看起来你把小于10^9的数字当作了一个位数。这么做会让Karatsuba算法与朴素乘法越来越相似。建议你把位数定为小于10的数字。另外，你确定进位的最大值只有1吗？ - Abhishek Bansal

这正是我之前所做的。结果：16秒内完成了500位数的乘法... 我认为使用<10^9作为数字很方便，因为这些值在硬件中只需几个时钟就可以相乘，而总是有比软件更好的硬件实现。是的，最坏情况是999 999 999 + 999 999 999，这将给出1 999 999 998，这将给出进位值1。 - gelatine1

你能展示你的整个代码，以便其他人可以尝试吗？ - Abhishek Bansal

此外，根据您的系统，您可能会遇到int溢出的问题。 - Abhishek Bansal

你应该使用性能分析器来找出时间花费在哪里。 - Oliver Charlesworth

完整代码在此处可用：（654行） http://codepad.org/dzvPbqIV - gelatine1

1个回答

网页内容由stack overflow 提供, 点击上面的

可以查看英文原文，
原文链接

- Spektre · Accepted Answer

You use std::vector

for your digits make sure there are no unnecessary reallocations in it. So allocate space before operation to avoid it. Also I do not use it so I do not know the array range checking slowdowns.

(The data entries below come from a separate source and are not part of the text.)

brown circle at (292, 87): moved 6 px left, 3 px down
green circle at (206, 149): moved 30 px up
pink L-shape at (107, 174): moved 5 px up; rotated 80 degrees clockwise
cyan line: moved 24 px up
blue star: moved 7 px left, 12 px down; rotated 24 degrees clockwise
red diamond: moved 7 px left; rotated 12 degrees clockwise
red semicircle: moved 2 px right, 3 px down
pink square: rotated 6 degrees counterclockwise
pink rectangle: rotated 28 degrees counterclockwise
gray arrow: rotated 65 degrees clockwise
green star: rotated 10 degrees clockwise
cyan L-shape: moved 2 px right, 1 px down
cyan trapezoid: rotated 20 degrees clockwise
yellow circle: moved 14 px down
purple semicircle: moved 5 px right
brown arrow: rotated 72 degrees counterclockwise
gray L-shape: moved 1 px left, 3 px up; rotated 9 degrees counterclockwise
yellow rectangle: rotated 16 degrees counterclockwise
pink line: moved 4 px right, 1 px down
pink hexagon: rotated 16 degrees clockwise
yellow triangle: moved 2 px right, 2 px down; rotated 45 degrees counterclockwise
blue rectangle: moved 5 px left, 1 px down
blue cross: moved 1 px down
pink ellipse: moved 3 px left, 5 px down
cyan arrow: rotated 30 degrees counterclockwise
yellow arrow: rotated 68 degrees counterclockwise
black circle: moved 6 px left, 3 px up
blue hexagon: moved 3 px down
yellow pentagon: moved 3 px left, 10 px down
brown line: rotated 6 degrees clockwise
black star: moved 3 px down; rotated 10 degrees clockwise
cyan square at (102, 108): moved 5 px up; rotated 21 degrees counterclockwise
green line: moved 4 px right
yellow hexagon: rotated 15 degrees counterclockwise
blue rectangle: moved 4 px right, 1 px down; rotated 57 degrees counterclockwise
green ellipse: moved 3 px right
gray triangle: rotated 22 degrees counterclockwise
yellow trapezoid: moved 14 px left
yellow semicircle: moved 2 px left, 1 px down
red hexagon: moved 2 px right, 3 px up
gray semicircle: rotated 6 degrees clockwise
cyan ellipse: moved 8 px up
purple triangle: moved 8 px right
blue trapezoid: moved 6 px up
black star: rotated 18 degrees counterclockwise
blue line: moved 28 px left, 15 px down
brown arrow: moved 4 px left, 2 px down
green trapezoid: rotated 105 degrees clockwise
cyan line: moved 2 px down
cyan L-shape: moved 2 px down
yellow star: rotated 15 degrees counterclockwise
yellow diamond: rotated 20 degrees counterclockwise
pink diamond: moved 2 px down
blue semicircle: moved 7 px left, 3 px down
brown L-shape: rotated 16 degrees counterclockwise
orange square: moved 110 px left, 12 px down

Check if you do not shift it !!! which is O(N) ... i.e. insert to first position...

Optimize your implementation

here you can find mine implementation optimized an unoptimized for comparison

x=0.98765588997654321000000009876... | 98*32 bits...
mul1[ 363.472 ms ]... O(N^2) classic multiplication
mul2[ 349.384 ms ]... O(3*(N^log2(3))) optimized karatsuba multiplication
mul3[ 9345.127 ms]... O(3*(N^log2(3))) unoptimized karatsuba multiplication

mine implementation threshold for Karatsuba is around 3100bits ... ~ 944 digits!!! The more optimized the code the lover threshold is.

Try to remove unnecessary data from function operands

//BigInt operator + (BigInt a,BigInt b)
BigInt operator + (const BigInt &a,const BigInt &b)

this is way you will not create another copy of a,b on heap in every + call also even faster is this:

mul(BigInt &ab,const BigInt &a,const BigInt &b) // ab = a*b

Schönhage-Strassen multiplication

this one is FFT or NTT based. Mine threshold for it is big ... ~ 49700bits ... ~ 15000digits so if you do not plan to use such big numbers then forget about it. Implementation is also in the link above.

here is mine NTT implementation (optimized as much as I could)
Summary

Does not matter if you use little or big endian but you should code your operations in a way that they do not use insert operations.

You use decadic base for digits that is slow because you need to use division and modulo operations. If you choose base as power of 2 then just bit operations are enough and also it removes many if statements from code which are slowing all the most. If you need the base as power of 10 then use biggest you can in some cases this reduce the div,mod to few subtractions
```
2^32 = 4 294 967 296 ... int = +/- 2147483648
base = 1 000 000 000

//x%=base
while (x>=base) x-=base;
```
max number of cycles is 2^32/base or 2^31/base on some platform is this faster then modulo and also the bigger the base the less operations you need but beware the overflows !!!